README v3.0 / 14 MARCH 2018
QSPR MODELING: APPLICATION OF MACHINE LEARNING ALOGRITHMS IN CLASSIFYING THE FAMILY AND PREDICTING FLASH POINTS AND CETANE NUMBER OF BIOFUEL COMPOUNDS
Introduction
This Biofuel Software will predict the family of the input chemicals and predict thermo-physical properties (flash point and cetane number) according to the family. The GUI is designed by using tkinter. Numerical regression and classification methods, including MLPR, GRNN, OLS, PLS, KNN, SVM, LDA, are used in the machine learning approach to make better predictions of family and properties.
Usage
To predict the family and the thermo-physical properties of the imported molecule, user can run the software following the instructions below.
- Git clone our GitHub address
git clone https://github.com/Zhangjt9317/Biofuel-Group-Project.git
; - Then, users input
cd Biofuel-Group-Project/MyProject
command into bash; - Next, users input
python Project_GUI.py
command to open the Graphic User Interface; - Enter the
CID number
of that chemical and clickGet CID
to comfirm input. ifGet CID
is not clicked, no CID will be gotten for the machine learning models; - Click
Model selection
to chose differient machine learning methods and properties, and then clickBegin
to confirm selection; - Then click
Result
to plot the training and predction result.
Contribution
- Issue Tracker: https://github.com/Zhangjt9317/Biofuel-Group-Project/issues
- Source Code: https://github.com/Zhangjt9317/Biofuel-Group-Project
Requirements
This program runs on python. User must have the following packages installed in local environment.

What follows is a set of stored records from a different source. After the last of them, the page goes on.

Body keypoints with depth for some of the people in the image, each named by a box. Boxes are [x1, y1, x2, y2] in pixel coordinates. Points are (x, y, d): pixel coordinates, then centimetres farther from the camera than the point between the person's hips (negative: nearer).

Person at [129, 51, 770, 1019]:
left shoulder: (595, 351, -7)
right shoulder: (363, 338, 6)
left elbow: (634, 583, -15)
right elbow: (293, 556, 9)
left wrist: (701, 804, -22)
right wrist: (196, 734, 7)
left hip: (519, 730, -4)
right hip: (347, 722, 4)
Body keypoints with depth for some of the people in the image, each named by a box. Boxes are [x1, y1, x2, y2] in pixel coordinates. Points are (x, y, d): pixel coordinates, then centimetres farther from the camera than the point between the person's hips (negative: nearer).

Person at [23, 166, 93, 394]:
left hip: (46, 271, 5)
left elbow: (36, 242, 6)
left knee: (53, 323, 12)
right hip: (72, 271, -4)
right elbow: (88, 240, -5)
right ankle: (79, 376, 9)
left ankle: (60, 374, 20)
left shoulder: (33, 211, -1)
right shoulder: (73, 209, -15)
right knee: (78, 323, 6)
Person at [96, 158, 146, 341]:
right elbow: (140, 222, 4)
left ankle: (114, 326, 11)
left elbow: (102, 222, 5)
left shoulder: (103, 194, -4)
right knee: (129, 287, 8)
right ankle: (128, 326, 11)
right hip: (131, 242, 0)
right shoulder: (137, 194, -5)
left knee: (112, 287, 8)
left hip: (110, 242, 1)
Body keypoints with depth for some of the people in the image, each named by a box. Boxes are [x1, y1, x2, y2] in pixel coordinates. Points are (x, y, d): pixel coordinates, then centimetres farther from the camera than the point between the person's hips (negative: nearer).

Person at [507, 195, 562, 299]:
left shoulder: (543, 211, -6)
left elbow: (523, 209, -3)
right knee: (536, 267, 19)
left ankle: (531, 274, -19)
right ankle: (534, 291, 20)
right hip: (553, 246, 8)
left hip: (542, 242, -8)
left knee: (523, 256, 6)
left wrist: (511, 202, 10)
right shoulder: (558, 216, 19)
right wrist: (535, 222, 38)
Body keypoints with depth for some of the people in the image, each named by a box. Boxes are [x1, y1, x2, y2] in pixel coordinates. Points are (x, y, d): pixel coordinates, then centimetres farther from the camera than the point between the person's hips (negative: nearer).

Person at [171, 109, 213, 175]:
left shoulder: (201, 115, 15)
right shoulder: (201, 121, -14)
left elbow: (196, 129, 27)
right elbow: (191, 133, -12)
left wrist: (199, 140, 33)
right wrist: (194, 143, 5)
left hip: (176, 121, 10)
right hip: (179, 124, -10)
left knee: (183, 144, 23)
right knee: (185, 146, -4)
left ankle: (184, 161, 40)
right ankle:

Packages used in this program include: Openbabel, Neupy, Numpy, Matplotlib, Pandas, Pubchempy, Sklearn, tkinter, xlrd. The address of several packages are as following.
- NeuPy: Neural Networks package in Python.
- Open Babel: Search, convert, analyze, or store data from molecular modeling.
- PubChemPy: Enable chemical searches by CID, name, substructure and conversion between different chemical file formats.
- Pybel: Enables the expression of complex molecular relationships and their context in a machine-readable form
- Tkinter: Standard Python interface to the Tk GUI toolkit
- XLRD: Extract data from Excel spreadsheets
One example
Please see the example for our software on the Demo.ipynb in the example folder.
Credits
Jingtian Zhang, Cheng Zeng, Renlong Zheng, Chenggang Xi
Contact
If you are having issues, please contact Cheng Zeng and Jingtian Zhang by zengcheng95 --At-- gmail.com, jtz9317 --At-- gmail.com.
License
The project is licensed under the MIT license.